──────── Selected excerpt
JDF, JDD & GC

I just don’t seem to have the time, or perhaps it’s the energy, to keep on top of jottings about things I’ve seen. So, one concert and one cinema screening…

Juan Diego Flórez and Friends: 21 April 2013

So, last week was Joyce DiDonato and Juan Diego Florez (along with Julia Novikova and Marco Caria) at the Barbican. Part of a ‘residency’ by the star tenor, it was a balanced programme of ‘old favourites’ (DiDonato in La Cenerentola, substantial chunks of Rigoletto, a couple of passages from L’elisir d’amore) along with a relative rarity or two, JDF singing Prendre le dessin from Delibes’ Lakmé (which I could take or leave) and Popoli dell’Egitto from Il Crociata in Egitto by Meyerbeer. In many respects that was his highlight, his voice seeming to acquire a bit more thrust for the lyrical French heroics than for the Italian bel canto repertoire. In fact, he was in fine voice throughout, with elegant shading and dynamics, inspiring great enthusiasm for his run of La Donna del Lago at Covent Garden next month. He was also generous in the sharing of the limelight with his friends.
────────────────
──────── Data section
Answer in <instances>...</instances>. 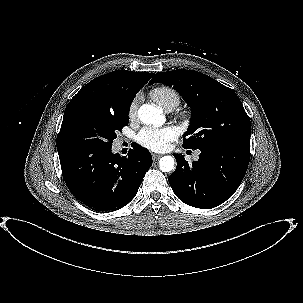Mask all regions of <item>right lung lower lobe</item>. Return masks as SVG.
<instances>
[{
    "label": "right lung lower lobe",
    "mask_w": 303,
    "mask_h": 303,
    "mask_svg": "<svg viewBox=\"0 0 303 303\" xmlns=\"http://www.w3.org/2000/svg\"><path fill=\"white\" fill-rule=\"evenodd\" d=\"M60 164L67 187L79 201L96 211H115L135 197L152 156L136 144L124 157L110 148L61 156Z\"/></svg>",
    "instance_id": "obj_1"
}]
</instances>
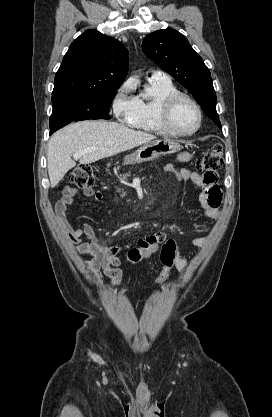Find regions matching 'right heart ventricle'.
Instances as JSON below:
<instances>
[{
    "instance_id": "obj_1",
    "label": "right heart ventricle",
    "mask_w": 272,
    "mask_h": 417,
    "mask_svg": "<svg viewBox=\"0 0 272 417\" xmlns=\"http://www.w3.org/2000/svg\"><path fill=\"white\" fill-rule=\"evenodd\" d=\"M176 92L179 91L169 78H148L142 92L135 98V111L129 125L146 132L169 136L160 123L159 112L162 102Z\"/></svg>"
}]
</instances>
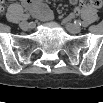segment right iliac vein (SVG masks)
<instances>
[{
    "label": "right iliac vein",
    "instance_id": "obj_1",
    "mask_svg": "<svg viewBox=\"0 0 103 103\" xmlns=\"http://www.w3.org/2000/svg\"><path fill=\"white\" fill-rule=\"evenodd\" d=\"M19 26L21 29L26 30L29 28V23L27 21H22Z\"/></svg>",
    "mask_w": 103,
    "mask_h": 103
}]
</instances>
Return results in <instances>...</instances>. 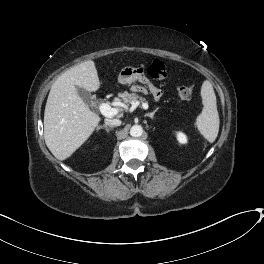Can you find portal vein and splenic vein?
Segmentation results:
<instances>
[{"label": "portal vein and splenic vein", "mask_w": 264, "mask_h": 264, "mask_svg": "<svg viewBox=\"0 0 264 264\" xmlns=\"http://www.w3.org/2000/svg\"><path fill=\"white\" fill-rule=\"evenodd\" d=\"M142 108L147 110L148 109V104L147 103H142ZM99 110L102 113V115L106 117H112L117 114V109L111 108V106L108 103H101L99 105Z\"/></svg>", "instance_id": "1"}]
</instances>
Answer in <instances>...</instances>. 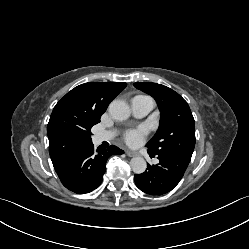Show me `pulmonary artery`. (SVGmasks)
Here are the masks:
<instances>
[{
  "label": "pulmonary artery",
  "mask_w": 249,
  "mask_h": 249,
  "mask_svg": "<svg viewBox=\"0 0 249 249\" xmlns=\"http://www.w3.org/2000/svg\"><path fill=\"white\" fill-rule=\"evenodd\" d=\"M154 107V101L149 96L139 95L131 100V110L134 116L143 117L147 115ZM115 131H104L96 135L99 142L111 139Z\"/></svg>",
  "instance_id": "obj_1"
}]
</instances>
────────────────
**Set of tasks**
1 > In the concert review, which two singers performed at the Barbican alongside Joyce DiDonato and Juan Diego Flórez?
2 > According to the concert review, why was the aria from Meyerbeer's Il Crociata in Egitto the tenor's highlight? Answer in one to three sentences.
3 > Continue the concert review from where it stops.

**Replies**
1 > Julia Novikova and Marco Caria.

2 > His voice seemed to gain more thrust for the lyrical French heroics than for the Italian bel canto repertoire.

3 >
DiDonato will be his partner in that Rossini spectacular, and was on similarly  fine form.  She consistently stole the gaze through my binoculars for her engaging and meaningful portrayals of the characters behind the bleeding chunks. Whilst I thought her Nacqui all’affano at the Wigmore last year was a little smudgy, it emerged here with crisp attack, thrillingly secure tone and real verve. She made for a very luxurious Maddalena in the Rigoletto excerpts (Bella figlia amongst them). Her whole performance was crowned by a performance of Se Romeo from I Capuleti e i Montecchi by Bellini that simply seemed to make time stand still: captivatingly delivered, sensitively controlled and shaped, and sung with gloriously luscious tone. (As an aside, at the time of writing, the website refers to this as Romeo & Juliette, ascribing Gounod’s French Je veux vivre to an opera called Romeo e Giulietta.)

Julia Novikova seems to be making a specialty of adding the light-ish soprano dimension to concerts and galas in these parts, having joined Domingo in his gala last year. I don’t find her physical presentation very appealling, being quite uniform and consisting of a rather generalised contorted anguish. Her voice didn’t quite register where we were in the upper reaches of the Barbican Hall: it certainly wasn’t an intrinsically bad performance, I guess it just didn’t engage me much. Baritone Marco Caria brought a thick tone to Belcore and Rigoletto, but threw himself into the characterisations, particularly when duetting with JDF.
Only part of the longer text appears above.